The buffered leave-one-out strategy, as described by Ploton et al., modifies this approach. While each point is iterated over for testing, the pool of available training points is reduced at each iteration by dropping training points located within a certain distance of the test data. The purpose of this method is to evaluate how a model performs far away from where it was trained.
In SDM contexts, however, standard leave-one-out strategies may not be appropriate. Model performance is best evaluated on presence-only data; model performance on background points may not be meaningful.
To only run the leave-one-out analysis on presence-only points, specify the column with the 0/1 class labels during train/test splitting:
# let's use Ariolimax stramineus records here (fewer samples)
stramineus = ariolimax[ariolimax['species'] == 'Ariolimax stramineus']
presence = ela.annotate(
stramineus.geometry,
rasters,
labels=labels,
drop_na=True,
quiet=True,
)
merged = ela.stack_geodataframes(presence, background, add_class_label=True)
# store the individual sample predictions and evaluate at the end
yobs_scores = []
ypred_scores = []
# buffered leave-one-out, 5km buffer radius
distance = 5_000
bloo = ela.BufferedLeaveOneOut(distance=distance)
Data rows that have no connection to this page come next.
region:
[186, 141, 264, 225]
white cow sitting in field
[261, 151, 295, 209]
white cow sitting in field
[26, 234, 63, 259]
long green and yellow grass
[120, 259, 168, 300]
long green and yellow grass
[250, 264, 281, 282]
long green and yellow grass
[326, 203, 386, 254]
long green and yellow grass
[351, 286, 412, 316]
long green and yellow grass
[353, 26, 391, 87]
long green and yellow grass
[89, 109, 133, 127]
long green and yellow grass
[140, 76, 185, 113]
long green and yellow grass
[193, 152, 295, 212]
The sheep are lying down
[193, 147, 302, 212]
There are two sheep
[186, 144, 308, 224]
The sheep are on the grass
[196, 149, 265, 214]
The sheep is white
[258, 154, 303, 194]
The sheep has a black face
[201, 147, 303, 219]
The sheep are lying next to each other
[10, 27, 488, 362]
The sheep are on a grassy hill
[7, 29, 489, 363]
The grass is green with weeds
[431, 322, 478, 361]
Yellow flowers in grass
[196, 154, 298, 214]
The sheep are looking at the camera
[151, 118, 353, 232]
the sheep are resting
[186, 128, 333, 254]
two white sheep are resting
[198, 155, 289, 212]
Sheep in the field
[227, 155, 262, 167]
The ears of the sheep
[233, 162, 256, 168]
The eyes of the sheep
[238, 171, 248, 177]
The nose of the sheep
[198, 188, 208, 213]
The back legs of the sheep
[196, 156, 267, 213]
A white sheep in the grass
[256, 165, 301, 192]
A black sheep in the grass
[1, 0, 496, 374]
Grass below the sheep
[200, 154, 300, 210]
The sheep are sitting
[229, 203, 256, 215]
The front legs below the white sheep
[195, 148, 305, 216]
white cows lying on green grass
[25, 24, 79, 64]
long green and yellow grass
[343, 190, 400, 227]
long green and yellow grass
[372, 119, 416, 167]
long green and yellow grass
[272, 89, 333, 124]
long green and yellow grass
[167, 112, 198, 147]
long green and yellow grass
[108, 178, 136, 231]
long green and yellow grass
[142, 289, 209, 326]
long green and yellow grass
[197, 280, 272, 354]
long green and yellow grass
for train_idx, test_idx in bloo.split(merged, class_label="class"):
train = merged.iloc[train_idx]
test = merged.iloc[test_idx]
# set up model fitting
xtrain = train.drop(columns=['class'])
ytrain = train['class']
xtest = test.drop(columns=['class'])
ytest = test['class']
# evaluation
maxent.fit(xtrain, ytrain)
ypred = maxent.predict(xtest)
ypred_scores.append(ypred)
yobs_scores.append(ytest)
# get model predictions for just the background
bg = merged[merged['class'] == 0]
xbg = bg.drop(columns='class')
ybg = bg['class'].to_numpy()
bg_pred = maxent.predict(xbg)
# concatenate the background and leave-one-out points
bl_pred = np.array(ypred_scores)
bl_obs = np.array(yobs_scores)
ypred = np.vstack((bg_pred.reshape(-1,1), bl_pred))
yobs = np.vstack((ybg.reshape(-1,1), bl_obs))
# evaluate
auc = metrics.roc_auc_score(yobs, ypred)
print(f"Buffered leave-one-out AUC: {auc:0.3f}")
# no buffer
x = merged.drop(columns=['class'])
y = merged['class']
maxent.fit(x, y)
ypred = maxent.predict(x)
auc = metrics.roc_auc_score(y, ypred)
print(f"Naive model AUC: {auc:0.3f}")
Buffered leave-one-out AUC: 0.951 Naive model AUC: 0.983
This function also modifies the "leave-one-out" approach to support testing on multiple points per-fold. You may want to run your cross-validation to evaluate test performance across multiple ecoregions, for example.
You can do this by passing the group
keyword during train/test splitting, and the value should correspond to a column name in the GeoDataFrame you pass.
bloo = ela.BufferedLeaveOneOut(distance=1000)
for train_idx, test_idx in bloo.split(merged, group="ecoregion"):
train_points = merged.iloc[train_idx]
test_points = merged.iloc[test_idx]
# assumes `merged` has an 'ecoregion' column
This will find the unique values in the ecoregion
column and iterate over those values, using the points from each ecoregion as test folds and excluding points within 1000m of those locations from the training data. This should greatly reduce the compute time because the number of leave-one-out iterations will be grouped by region instead of applied to every single point.
This example is simply demonstrative and will not work as-is because this group label doesn't exist for this dataset.